SUPPLIED MATERIAL:

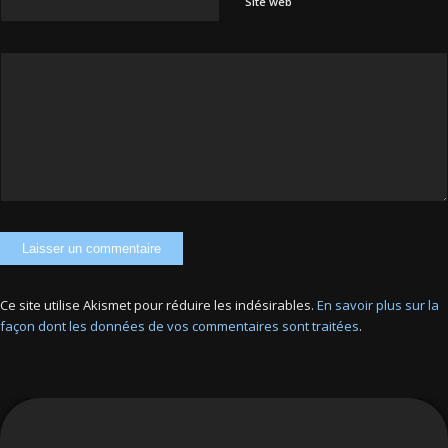
Site web
Ce site utilise Akismet pour réduire les indésirables.
En savoir plus sur la
façon dont les données de vos commentaires sont traitées
.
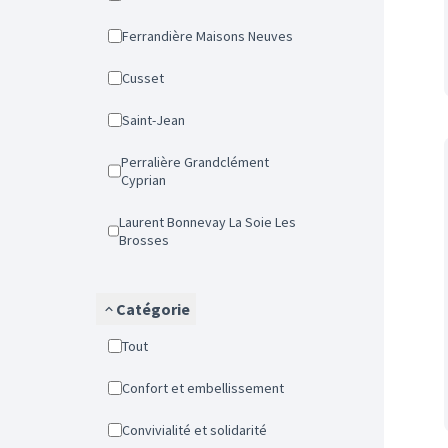
Ferrandière Maisons Neuves
Cusset
Saint-Jean
Perralière Grandclément
Cyprian
Laurent Bonnevay La Soie Les
Brosses
Catégorie
Tout
Confort et embellissement
Convivialité et solidarité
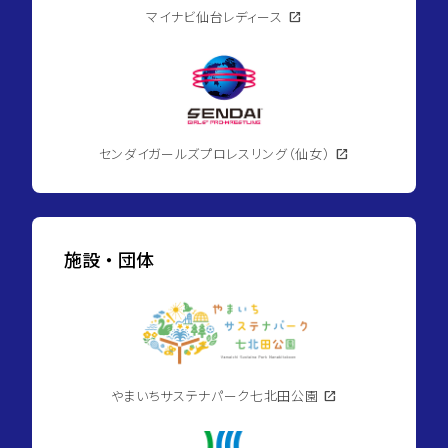
マイナビ仙台レディース
open_in_new
センダイガールズプロレスリング（仙女）
open_in_new
施設・団体
やまいちサステナパーク七北田公園
open_in_new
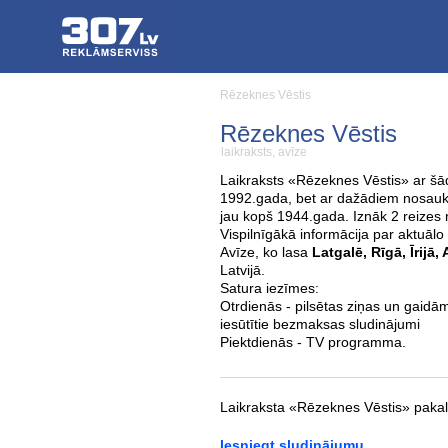
Rēzeknes Vēstis
Rēzeknes Vēstis
laikraksts, avīze
Laikraksts «Rēzeknes Vēstis» ar š
1992.gada, bet ar dažādiem nosauku
jau kopš 1944.gada. Iznāk 2 reizes 
Vispilnīgākā informācija par aktuālo 
Avīze, ko lasa
Latgalē, Rīgā, Īrijā,
Latvijā.
Satura iezīmes:
Otrdienās - pilsētas ziņas un gaidā
iesūtītie bezmaksas sludinājumi
Piektdienās - TV programma.
Laikraksta «Rēzeknes Vēstis» paka
Iesniegt sludinājumu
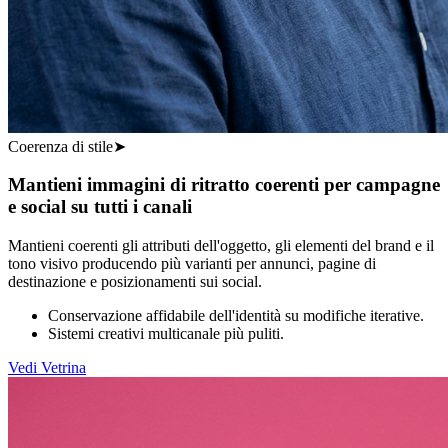
Coerenza di stile
➤
Mantieni immagini di ritratto coerenti per campagne
e social su tutti i canali
Mantieni coerenti gli attributi dell'oggetto, gli elementi del brand e il
tono visivo producendo più varianti per annunci, pagine di
destinazione e posizionamenti sui social.
Conservazione affidabile dell'identità su modifiche iterative.
Sistemi creativi multicanale più puliti.
Vedi Vetrina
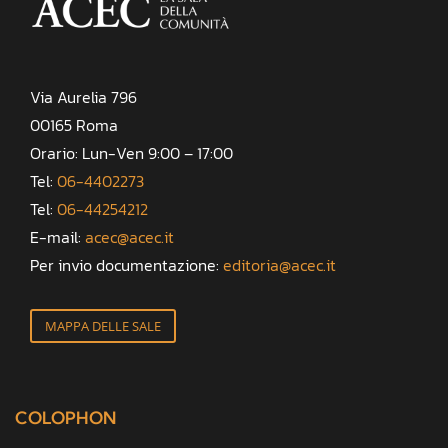
Via Aurelia 796
00165 Roma
Orario: Lun-Ven 9:00 – 17:00
Tel:
06-4402273
Tel:
06-44254212
E-mail:
acec@acec.it
Per invio documentazione:
editoria@acec.it
MAPPA DELLE SALE
COLOPHON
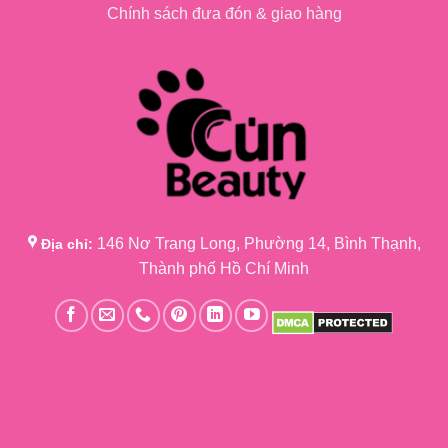
Chính sách đưa đón & giao hàng
146 Nơ Trang Long, Phường 14, Bình Thạnh,
Địa chỉ:
Thành phố Hồ Chí Minh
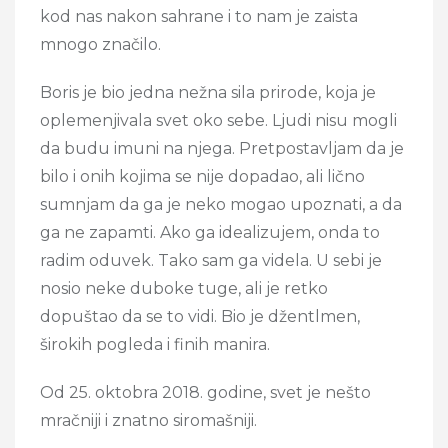
kod nas nakon sahrane i to nam je zaista
mnogo značilo.
Boris je bio jedna nežna sila prirode, koja je
oplemenjivala svet oko sebe. Ljudi nisu mogli
da budu imuni na njega. Pretpostavljam da je
bilo i onih kojima se nije dopadao, ali lično
sumnjam da ga je neko mogao upoznati, a da
ga ne zapamti. Ako ga idealizujem, onda to
radim oduvek. Tako sam ga videla. U sebi je
nosio neke duboke tuge, ali je retko
dopuštao da se to vidi. Bio je džentlmen,
širokih pogleda i finih manira.
Od 25. oktobra 2018. godine, svet je nešto
mračniji i znatno siromašniji.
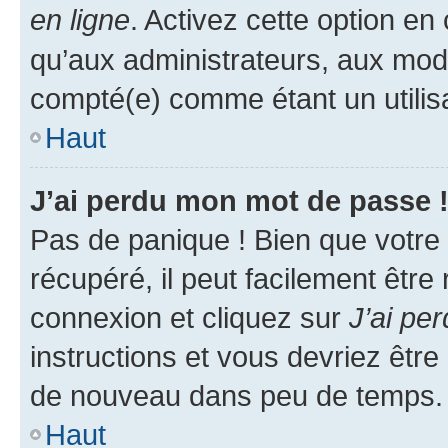
en ligne
. Activez cette option e
qu’aux administrateurs, aux mo
compté(e) comme étant un utilisat
Haut
J’ai perdu mon mot de passe 
Pas de panique ! Bien que votre
récupéré, il peut facilement être
connexion et cliquez sur
J’ai pe
instructions et vous devriez êt
de nouveau dans peu de temps.
Haut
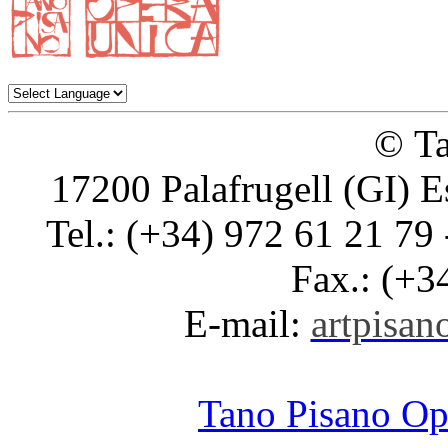
© Ta
17200 Palafrugell (GI) E
Tel.: (+34) 972 61 21 79 
Fax.: (+3
E-mail:
artpisano
Tano Pisano O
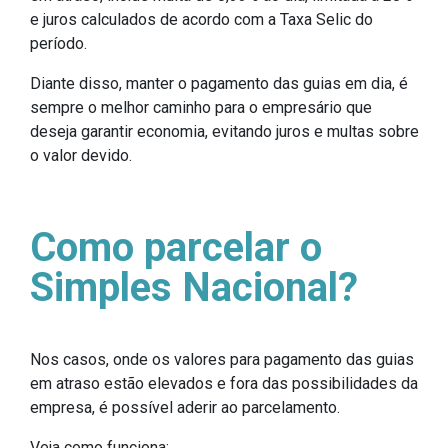
e juros calculados de acordo com a Taxa Selic do
período.
Diante disso, manter o pagamento das guias em dia, é
sempre o melhor caminho para o empresário que
deseja garantir economia, evitando juros e multas sobre
o valor devido.
Como parcelar o
Simples Nacional?
Nos casos, onde os valores para pagamento das guias
em atraso estão elevados e fora das possibilidades da
empresa, é possível aderir ao parcelamento.
Veja como funciona:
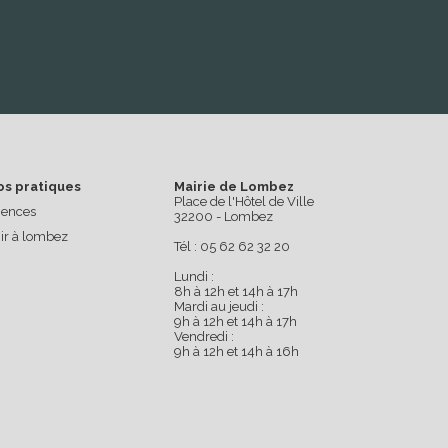
os pratiques
Mairie de Lombez
Place de l'Hôtel de Ville
ences
32200 - Lombez
ir à lombez
Tél : 05 62 62 32 20
Lundi :
8h à 12h et 14h à 17h
Mardi au jeudi :
9h à 12h et 14h à 17h
Vendredi :
9h à 12h et 14h à 16h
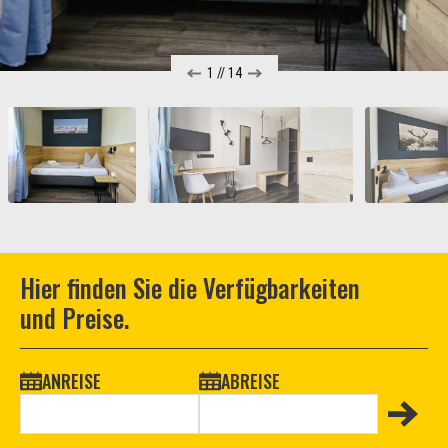
1
//
14
Hier finden Sie die Verfügbarkeiten
und Preise.
ANREISE
ABREISE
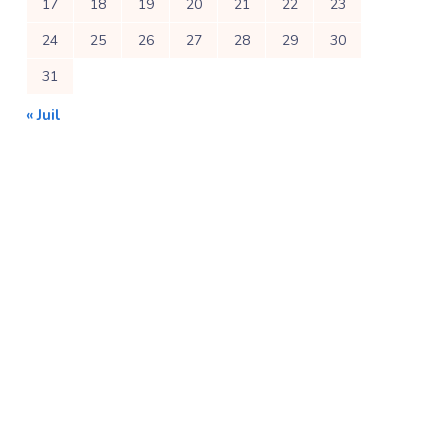
17
18
19
20
21
22
23
24
25
26
27
28
29
30
31
« Juil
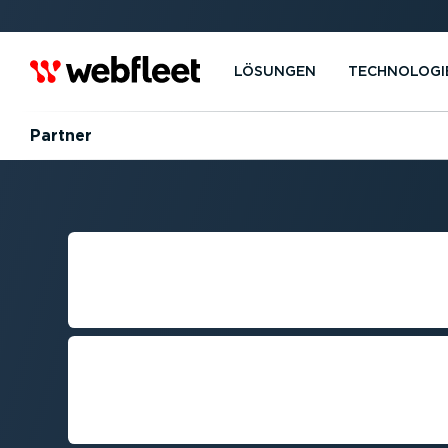
LÖSUNGEN
TECHNOLOGI
Partner
RESSOURCEN 
ENTWICKLER
Alles, was Sie zur Vernetzung b
Hardware­lö­sungen mit Webfle
Fahrzeug­ge­räten benötigen.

AIM OF THE EXERCISE:
In your copy of the material, match every word exactly and include no pictures.

TASK OUTPUT:
Site web
Ce site utilise Akismet pour réduire les indésirables.
En savoir plus sur la
façon dont les données de vos commentaires sont traitées
.
Ferrandière Maisons Neuves
Cusset
Saint-Jean
Perralière Grandclément
Cyprian
Laurent Bonnevay La Soie Les
Brosses
Catégorie
Tout
Confort et embellissement
Convivialité et solidarité
マイナビ仙台レディース
open_in_new
センダイガールズプロレスリング（仙女）
open_in_new
施設・団体
やまいちサステナパーク七北田公園
open_in_new
Rēzeknes Vēstis
Rēzeknes Vēstis
laikraksts, avīze
Laikraksts «Rēzeknes Vēstis» ar š
1992.gada, bet ar dažādiem nosauku
jau kopš 1944.gada. Iznāk 2 reizes 
Vispilnīgākā informācija par aktuālo 
Avīze, ko lasa
Latgalē, Rīgā, Īrijā,
Latvijā.
Satura iezīmes:
Otrdienās - pilsētas ziņas un gaidā
iesūtītie bezmaksas sludinājumi
Piektdienās - TV programma.
Laikraksta «Rēzeknes Vēstis» paka
Iesniegt sludinājumu
Coerenza di stile
➤
Mantieni immagini di ritratto coerenti per campagne
e social su tutti i canali
Mantieni coerenti gli attributi dell'oggetto, gli elementi del brand e il
tono visivo producendo più varianti per annunci, pagine di
destinazione e posizionamenti sui social.
Conservazione affidabile dell'identità su modifiche iterative.
Sistemi creativi multicanale più puliti.
Vedi Vetrina
Via Aurelia 796
00165 Roma
Orario: Lun-Ven 9:00 – 17:00
Tel:
06-4402273
Tel:
06-44254212
E-mail:
acec@acec.it
Per invio documentazione:
editoria@acec.it
MAPPA DELLE SALE
COLOPHON
Chính sách đưa đón & giao hàng
146 Nơ Trang Long, Phường 14, Bình Thạnh,
Địa chỉ:
Thành phố Hồ Chí Minh
kod nas nakon sahrane i to nam je zaista
mnogo značilo.
Boris je bio jedna nežna sila prirode, koja je
oplemenjivala svet oko sebe. Ljudi nisu mogli
da budu imuni na njega. Pretpostavljam da je
bilo i onih kojima se nije dopadao, ali lično
sumnjam da ga je neko mogao upoznati, a da
ga ne zapamti. Ako ga idealizujem, onda to
radim oduvek. Tako sam ga videla. U sebi je
nosio neke duboke tuge, ali je retko
dopuštao da se to vidi. Bio je džentlmen,
širokih pogleda i finih manira.
Od 25. oktobra 2018. godine, svet je nešto
mračniji i znatno siromašniji.
en ligne
. Activez cette option e
qu’aux administrateurs, aux mo
compté(e) comme étant un utilisat
Haut
J’ai perdu mon mot de passe 
Pas de panique ! Bien que votre
récupéré, il peut facilement être
connexion et cliquez sur
J’ai pe
instructions et vous devriez êt
de nouveau dans peu de temps.
Haut
© Ta
17200 Palafrugell (GI) E
Tel.: (+34) 972 61 21 79 
Fax.: (+3
E-mail:
artpisano
Tano Pisano O
e juros calculados de acordo com a Taxa Selic do
período.
Diante disso, manter o pagamento das guias em dia, é
sempre o melhor caminho para o empresário que
deseja garantir economia, evitando juros e multas sobre
o valor devido.
Como parcelar o
Simples Nacional?
Nos casos, onde os valores para pagamento das guias
em atraso estão elevados e fora das possibilidades da
empresa, é possível aderir ao parcelamento.
Veja como funciona:
os pratiques
Mairie de Lombez
Place de l'Hôtel de Ville
ences
32200 - Lombez
ir à lombez
Tél : 05 62 62 32 20
Lundi :
8h à 12h et 14h à 17h
Mardi au jeudi :
9h à 12h et 14h à 17h
Vendredi :
9h à 12h et 14h à 16h
1
//
14
Hier finden Sie die Verfügbarkeiten
und Preise.
ANREISE
ABREISE
17
18
19
20
21
22
23
24
25
26
27
28
29
30
31
« Juil
LÖSUNGEN
TECHNOLOGI
Partner
RESSOURCEN 
ENTWICKLER
Alles, was Sie zur Vernetzung b
Hardware­lö­sungen mit Webfle
Fahrzeug­ge­räten benötigen.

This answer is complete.